DIED. VIOLA FREY, 70, artist whose colorful, larger-than-life clay sculptures of men and women pushed the boundaries of the refined ceramic medium of the 1950s and '60s; of colon cancer; in Oakland, Calif. Her 9-ft.-high, robust, cartoonish figures — a fusion of Abstract Expressionism, Pop Art and what was later known as California Funk — were comical but politically pointed: a 2002 work, Man Kicking World, shows a seated man pushing a massive globe with his foot.

DIED. FRED LARUE, 75, mysterious aide to President Richard Nixon and key figure in the cover-up of the 1972 Watergate break-in at Democratic National Committee headquarters; in Biloxi, Miss. The bagman, who lacked title, salary or mention in the White House directory, served 136 days in jail for paying more than $300,000 to Watergate conspirators and supervising the shredding of documents and financial records related to the scandal.

DIED. FRANCIS CRICK, 88, Nobel-prizewinning British scientist who, with American James Watson, discovered the spiral double-helix structure of DNA in 1953; in San Diego. (See item below.)

DIED. JACKSON BECK, 92, versatile master of the microphone for nearly 70 years whose forceful voice introduced the Man of Steel ("Yes, it's Superman, strange visitor from the planet Krypton ...") on more than 1,600 broadcasts of The Adventures of Superman in the 1940s; in New York City. He also played such characters as the Cisco Kid on radio; narrated The March of Time newsreels; and voiced the character of Bluto in nearly 300 Popeye cartoons.

DIED. WILLIAM MITCHELL, 92, food scientist who accidentally invented Pop Rocks, the exploding candy that burst onto the market in 1975; in Stockton, Calif. During 35 years as a chemist for General Foods, he patented more than 70 inventions, including concoctions that led to the development of Cool Whip, quick-set Jell-O gelatin and the drink mix Tang. In the 1950s, while attempting to create an instant soft drink, he discovered Pop Rocks when he placed sugar flavoring mixed with carbon dioxide on his tongue.
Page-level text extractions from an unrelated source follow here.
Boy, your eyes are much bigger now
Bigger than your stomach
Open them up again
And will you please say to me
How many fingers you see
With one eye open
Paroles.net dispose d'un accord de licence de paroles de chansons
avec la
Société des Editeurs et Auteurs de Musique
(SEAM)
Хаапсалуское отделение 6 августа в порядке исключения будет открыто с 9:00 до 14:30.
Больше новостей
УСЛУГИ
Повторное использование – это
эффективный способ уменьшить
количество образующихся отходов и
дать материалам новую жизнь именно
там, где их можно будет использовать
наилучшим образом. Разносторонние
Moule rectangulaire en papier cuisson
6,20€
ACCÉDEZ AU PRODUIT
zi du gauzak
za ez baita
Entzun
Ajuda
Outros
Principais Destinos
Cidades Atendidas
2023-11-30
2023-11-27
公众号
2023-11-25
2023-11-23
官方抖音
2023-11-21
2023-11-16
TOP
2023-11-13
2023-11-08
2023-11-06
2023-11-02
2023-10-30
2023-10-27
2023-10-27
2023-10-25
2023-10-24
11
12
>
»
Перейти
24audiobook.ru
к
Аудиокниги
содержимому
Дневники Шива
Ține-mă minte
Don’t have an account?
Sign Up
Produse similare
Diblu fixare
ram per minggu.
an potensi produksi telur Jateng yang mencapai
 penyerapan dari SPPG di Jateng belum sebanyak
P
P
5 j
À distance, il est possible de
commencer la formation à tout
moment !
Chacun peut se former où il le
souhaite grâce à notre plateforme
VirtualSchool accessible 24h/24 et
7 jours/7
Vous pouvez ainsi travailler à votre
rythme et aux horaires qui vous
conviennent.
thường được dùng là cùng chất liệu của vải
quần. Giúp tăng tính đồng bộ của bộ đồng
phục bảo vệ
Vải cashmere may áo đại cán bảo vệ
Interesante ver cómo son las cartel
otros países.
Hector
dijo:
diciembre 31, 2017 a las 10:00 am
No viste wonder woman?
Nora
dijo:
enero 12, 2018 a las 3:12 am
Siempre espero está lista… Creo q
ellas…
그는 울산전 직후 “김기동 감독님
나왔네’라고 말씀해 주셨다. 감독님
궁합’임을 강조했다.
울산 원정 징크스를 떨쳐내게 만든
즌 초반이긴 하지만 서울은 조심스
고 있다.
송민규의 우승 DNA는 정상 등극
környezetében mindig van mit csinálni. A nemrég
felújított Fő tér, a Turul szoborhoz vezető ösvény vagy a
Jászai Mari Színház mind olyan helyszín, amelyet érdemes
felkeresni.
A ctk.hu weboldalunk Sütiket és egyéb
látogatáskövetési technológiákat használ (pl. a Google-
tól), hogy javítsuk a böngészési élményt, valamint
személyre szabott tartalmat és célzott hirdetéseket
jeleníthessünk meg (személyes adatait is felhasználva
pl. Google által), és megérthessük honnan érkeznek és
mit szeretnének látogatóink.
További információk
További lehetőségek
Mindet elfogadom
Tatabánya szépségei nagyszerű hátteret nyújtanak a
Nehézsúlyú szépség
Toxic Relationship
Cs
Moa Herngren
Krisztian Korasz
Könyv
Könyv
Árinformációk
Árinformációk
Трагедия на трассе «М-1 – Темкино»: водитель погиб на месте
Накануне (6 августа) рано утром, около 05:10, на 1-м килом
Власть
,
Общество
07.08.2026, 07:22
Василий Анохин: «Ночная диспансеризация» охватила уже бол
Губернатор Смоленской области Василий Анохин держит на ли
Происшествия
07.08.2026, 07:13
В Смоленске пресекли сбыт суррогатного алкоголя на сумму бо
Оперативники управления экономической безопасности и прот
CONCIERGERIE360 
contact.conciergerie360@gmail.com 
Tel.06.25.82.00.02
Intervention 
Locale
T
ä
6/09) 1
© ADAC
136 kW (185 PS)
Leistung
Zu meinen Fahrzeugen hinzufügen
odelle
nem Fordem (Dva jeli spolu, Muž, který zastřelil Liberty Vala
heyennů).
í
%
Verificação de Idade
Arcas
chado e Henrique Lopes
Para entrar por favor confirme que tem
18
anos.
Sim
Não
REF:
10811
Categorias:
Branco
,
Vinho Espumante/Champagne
DIED. CARMINE DE SAPIO, 95, who ruled New York politics as the last boss of Tammany Hall; in New York City. He rose through the ranks as a messenger boy for political captains and ensured that the most politically deserving, needy families received their holiday food baskets. As head of the New York organization in the 1950s, he handpicked Robert F. Wagner Jr. as mayor and W. Averell Harriman as Governor and, some said, could have named the Democratic presidential nominee. But by the late 1960s he had been denounced as authoritarian, convicted of petty bribery and defeated in local elections.